Soldiers travelling back from Dunkirk

  • Brian remembers the Sunday he stood on the station bridge when trains were going through carrying soldiers returning from Dunkirk. He said that it was eerily quiet as the trains were going very slowly. Many of the men were bandaged and all he could see of one man was the cigarette he was smoking. Some of the men were in a terrible state. They were en route to Oxford where some of the colleges and examination halls had been converted into temporary hospitals.

The Home Guard and Upper Thames Patrol

  • Brian remembers the Home Guard members. He recalled that, near the kissing gate at the start of the footpath through Radley College just past the main entrance on the road to Kennington, there was a slit trench and a big piece of tree trunk with another piece of tree trunk on top of it. Attached was an old cartwheel that was supposed to be wheeled across to stop any tanks. He often saw the Home Guard with their rifles.
  • The Upper Thames Patrol, who had commandeered boats on the Thames, were taking a break and having a cup of tea one day when Brian and his friends untied the boat from its moorings.

The armed forces

  • There was a big artillery camp at the top of Sugworth Lane and the men from there used to come with their band to dances held in the village hall. To have a live band was very good.
  • Some bombs dropped on the Wildmoor estate on Wootton Road in Abingdon and a land mine dropped at Clifton Hampden. Harwell airfield, where there were Fairey Battle aircraft before it became a glider training air station, was attacked.
  • Mr Shirley, who lived in Foxborough Road, was one of the first prisoners of war. He was in the Territorial Army and so was one of the first to be mobilised.
  • The three Allen boys (Les, Stan and Teddy), who lived next door to Brian, fought during the war. Stan was killed near the end of the war and never saw one of his daughters. One of the Smewin family died.
  • Brian saw hundreds of planes flying over Radley.
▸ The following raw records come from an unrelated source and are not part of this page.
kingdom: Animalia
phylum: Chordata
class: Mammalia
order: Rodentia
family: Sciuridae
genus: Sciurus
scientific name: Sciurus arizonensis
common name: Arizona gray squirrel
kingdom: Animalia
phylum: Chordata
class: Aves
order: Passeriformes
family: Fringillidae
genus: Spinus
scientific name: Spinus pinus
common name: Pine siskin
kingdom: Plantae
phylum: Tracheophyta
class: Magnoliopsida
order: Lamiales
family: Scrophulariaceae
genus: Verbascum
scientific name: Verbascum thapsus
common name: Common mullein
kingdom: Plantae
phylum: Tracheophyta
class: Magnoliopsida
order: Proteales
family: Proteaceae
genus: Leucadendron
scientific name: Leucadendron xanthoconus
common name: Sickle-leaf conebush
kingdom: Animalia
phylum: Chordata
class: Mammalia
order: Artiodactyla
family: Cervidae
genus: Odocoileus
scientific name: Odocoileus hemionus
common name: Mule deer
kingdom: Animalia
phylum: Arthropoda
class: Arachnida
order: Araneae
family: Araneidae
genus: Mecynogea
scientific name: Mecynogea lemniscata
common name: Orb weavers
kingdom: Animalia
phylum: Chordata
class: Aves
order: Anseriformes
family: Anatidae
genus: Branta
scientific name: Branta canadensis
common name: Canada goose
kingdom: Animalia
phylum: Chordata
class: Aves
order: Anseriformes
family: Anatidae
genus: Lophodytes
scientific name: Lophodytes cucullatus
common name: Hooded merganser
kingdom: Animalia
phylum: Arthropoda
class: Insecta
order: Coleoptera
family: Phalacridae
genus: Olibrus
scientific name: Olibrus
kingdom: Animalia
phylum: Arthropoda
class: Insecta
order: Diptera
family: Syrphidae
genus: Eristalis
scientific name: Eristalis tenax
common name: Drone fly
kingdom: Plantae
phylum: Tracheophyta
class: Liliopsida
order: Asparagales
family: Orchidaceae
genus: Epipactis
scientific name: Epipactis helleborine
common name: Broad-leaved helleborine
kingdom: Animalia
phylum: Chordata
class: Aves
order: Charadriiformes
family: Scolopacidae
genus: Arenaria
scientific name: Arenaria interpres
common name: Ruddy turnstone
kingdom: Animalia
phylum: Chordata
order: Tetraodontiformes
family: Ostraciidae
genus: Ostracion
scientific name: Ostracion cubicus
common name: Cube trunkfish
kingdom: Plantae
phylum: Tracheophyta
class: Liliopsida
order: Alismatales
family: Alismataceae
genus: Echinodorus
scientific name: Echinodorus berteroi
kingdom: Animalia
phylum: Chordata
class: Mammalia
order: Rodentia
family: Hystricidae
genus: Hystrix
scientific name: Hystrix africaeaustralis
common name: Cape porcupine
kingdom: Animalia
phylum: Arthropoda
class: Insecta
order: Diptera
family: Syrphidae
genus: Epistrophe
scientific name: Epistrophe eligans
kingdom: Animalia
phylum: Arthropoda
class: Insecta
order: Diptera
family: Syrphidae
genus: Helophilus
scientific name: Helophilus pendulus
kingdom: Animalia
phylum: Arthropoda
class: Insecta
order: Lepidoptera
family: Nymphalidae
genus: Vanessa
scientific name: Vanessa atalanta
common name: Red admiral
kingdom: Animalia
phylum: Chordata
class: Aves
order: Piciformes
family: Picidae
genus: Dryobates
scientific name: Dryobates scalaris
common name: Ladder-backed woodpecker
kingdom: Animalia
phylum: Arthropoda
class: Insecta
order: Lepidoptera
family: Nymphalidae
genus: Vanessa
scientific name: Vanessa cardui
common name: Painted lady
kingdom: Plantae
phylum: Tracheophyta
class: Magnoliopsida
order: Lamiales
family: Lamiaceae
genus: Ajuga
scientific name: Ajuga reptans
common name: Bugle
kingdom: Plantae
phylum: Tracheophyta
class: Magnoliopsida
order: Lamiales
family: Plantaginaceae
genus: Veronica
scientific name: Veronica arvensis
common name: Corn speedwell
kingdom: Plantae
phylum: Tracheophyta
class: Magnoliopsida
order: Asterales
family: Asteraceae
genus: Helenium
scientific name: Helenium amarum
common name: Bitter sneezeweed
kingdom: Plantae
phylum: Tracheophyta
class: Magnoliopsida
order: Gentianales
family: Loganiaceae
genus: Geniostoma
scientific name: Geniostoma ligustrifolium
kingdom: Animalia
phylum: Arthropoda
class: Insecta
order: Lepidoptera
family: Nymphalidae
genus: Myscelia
Sometimes it was Mustangs practising shooting at trains, but at other times it would be the squadrons circling round to gain height before going towards Europe. His mother often used to say ‘What poor devil is going to get it tonight?’.
  • Many soldiers from the USA arrived on Radley Station just before D-Day. They were throwing candies, chewing gum and money to the children watching them. Brian didn’t go to school that day!
  • Just before the Battle of Arnhem a large plane landed in one of Mr Frearson’s fields just past the big chestnut tree at the start of Lower Radley. It was soft ground, so no-one was injured.
  • Brian saw lots of gliders going across, also lots of training aircraft from RAF Harwell.
  • There were a lot of fights in Abingdon between the tough USA troops and the British. On one occasion a reserve policeman stood on a metal seat by the County Hall and shouted ‘Now, now my lads, calm it down’. Brian didn’t say if it had any effect.

The end of the war

  • Radley changed after the war. Many men came back having seen many different places and so started moving away from Radley. There were quite a lot of poor people in Radley at the time and many of their children had never seen the sea. People started travelling and realising there were opportunities to improve their lives further afield.


This account is based on an interview with Brian by Tony Rogerson recorded on 29 October 2003.